You don't have to get very far through the policy document before the good old "eat less, move more" rhetoric raises it's head - again something which anyone who has done that research into diet culture knows is an over simplification. For full disclosure - on a very simple level, yes, if you take in less calories than you use in a day, then yes you will lose weight. It's the method I used when I decided to get healthier a few years ago - note "get healthier" NOT "lose weight" - and yes, it worked for me, BUT I have the privilege to be able to afford to buy nutritionally dense foodstuffs, to be able to cook my meals from scratch, possibly most of all for me to be able to educate myself about portion sizes and for some foods even use scales to educate myself what those portion sizes look like, and to be able to spare the time and afford the kit to get more active. I could chuck on running kit and go for a run after work - because when I finish my working day my time is my own, this is not true for everyone. I have cooking facilities at home - not true for everyone. I live in an area where there is a good choice of supermarkets from the mid range to the budget, and I have a car, meaning I can buy in bulk and prices tend to be fairly low. And this brings us onto food deserts - and yes, even in 2020, these DO exist! Those deprived areas we were talking about earlier tend not to be the sorts of places where too many supermarkets feel a huge urge to put their stores - and many of those living in those areas do not have their own transport to get to the larger stores further afield, so can be reliant on little local convenience stores. In turn, those stores don't have the competition that they would if they were in the town I live in for example (5 branches of major supermarkets plus 2 budget stores all within a 3 mile radius) and so there is no incentive for them to keep prices low.
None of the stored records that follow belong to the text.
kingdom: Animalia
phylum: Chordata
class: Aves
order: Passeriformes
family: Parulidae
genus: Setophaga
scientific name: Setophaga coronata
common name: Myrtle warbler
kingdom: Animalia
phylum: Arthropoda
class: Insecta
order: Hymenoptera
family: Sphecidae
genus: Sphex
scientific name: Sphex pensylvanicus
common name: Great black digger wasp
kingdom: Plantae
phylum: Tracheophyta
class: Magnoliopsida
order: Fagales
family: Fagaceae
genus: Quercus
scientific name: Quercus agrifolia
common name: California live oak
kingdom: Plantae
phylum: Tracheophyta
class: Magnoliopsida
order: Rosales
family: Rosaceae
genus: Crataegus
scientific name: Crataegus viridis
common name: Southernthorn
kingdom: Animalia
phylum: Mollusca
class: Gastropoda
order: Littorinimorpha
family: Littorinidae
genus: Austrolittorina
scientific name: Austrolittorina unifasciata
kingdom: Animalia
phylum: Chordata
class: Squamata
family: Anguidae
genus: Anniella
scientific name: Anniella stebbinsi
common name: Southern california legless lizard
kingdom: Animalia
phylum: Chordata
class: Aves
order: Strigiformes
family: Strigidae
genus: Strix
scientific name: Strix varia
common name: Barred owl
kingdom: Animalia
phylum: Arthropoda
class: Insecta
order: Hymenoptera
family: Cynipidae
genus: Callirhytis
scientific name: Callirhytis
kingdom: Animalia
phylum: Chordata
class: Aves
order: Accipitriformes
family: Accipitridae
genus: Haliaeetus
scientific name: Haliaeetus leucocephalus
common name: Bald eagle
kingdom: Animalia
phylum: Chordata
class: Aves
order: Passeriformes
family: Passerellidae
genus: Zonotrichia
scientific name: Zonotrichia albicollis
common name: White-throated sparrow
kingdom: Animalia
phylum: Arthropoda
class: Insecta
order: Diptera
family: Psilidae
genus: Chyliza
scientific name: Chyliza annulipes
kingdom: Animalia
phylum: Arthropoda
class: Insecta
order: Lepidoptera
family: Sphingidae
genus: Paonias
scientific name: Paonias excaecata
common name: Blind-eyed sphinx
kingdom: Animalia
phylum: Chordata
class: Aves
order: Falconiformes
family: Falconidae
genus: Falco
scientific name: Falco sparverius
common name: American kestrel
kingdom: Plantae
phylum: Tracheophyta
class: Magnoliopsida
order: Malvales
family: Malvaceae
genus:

There is also a tendency for those sorts of stores not to stock a great range of fresh fruit and vegetables,what they do stock may not be good quality or at its best due to slow turnover, and that lack of transport may well mean that frozen is not an option either. 

There is a lot to be said on this subject - but for me it just feels incredibly sad that the focus here is all about appearance, and numbers on a scale, and that there is no acknowledgement that you can be fit and healthy while still having a number on the BMI chart that doesn't sit neatly between 18 - 25. I dislike the disingenuous references to excess weight making someone more likely to be more severely affected by Covid-19 - in a healthy individual this is simply not true. "Unhealthy" is about so much more than what someone weighs or what they look like - and this is a point that seems to be roundly missed here. So many opportunities to educate people on what healthy really means, the benefit of movement, making better choices where that is possible and also to reduce weight stigma (which in turn may well mean that moire people actually DO lose weight!) but all of them missed.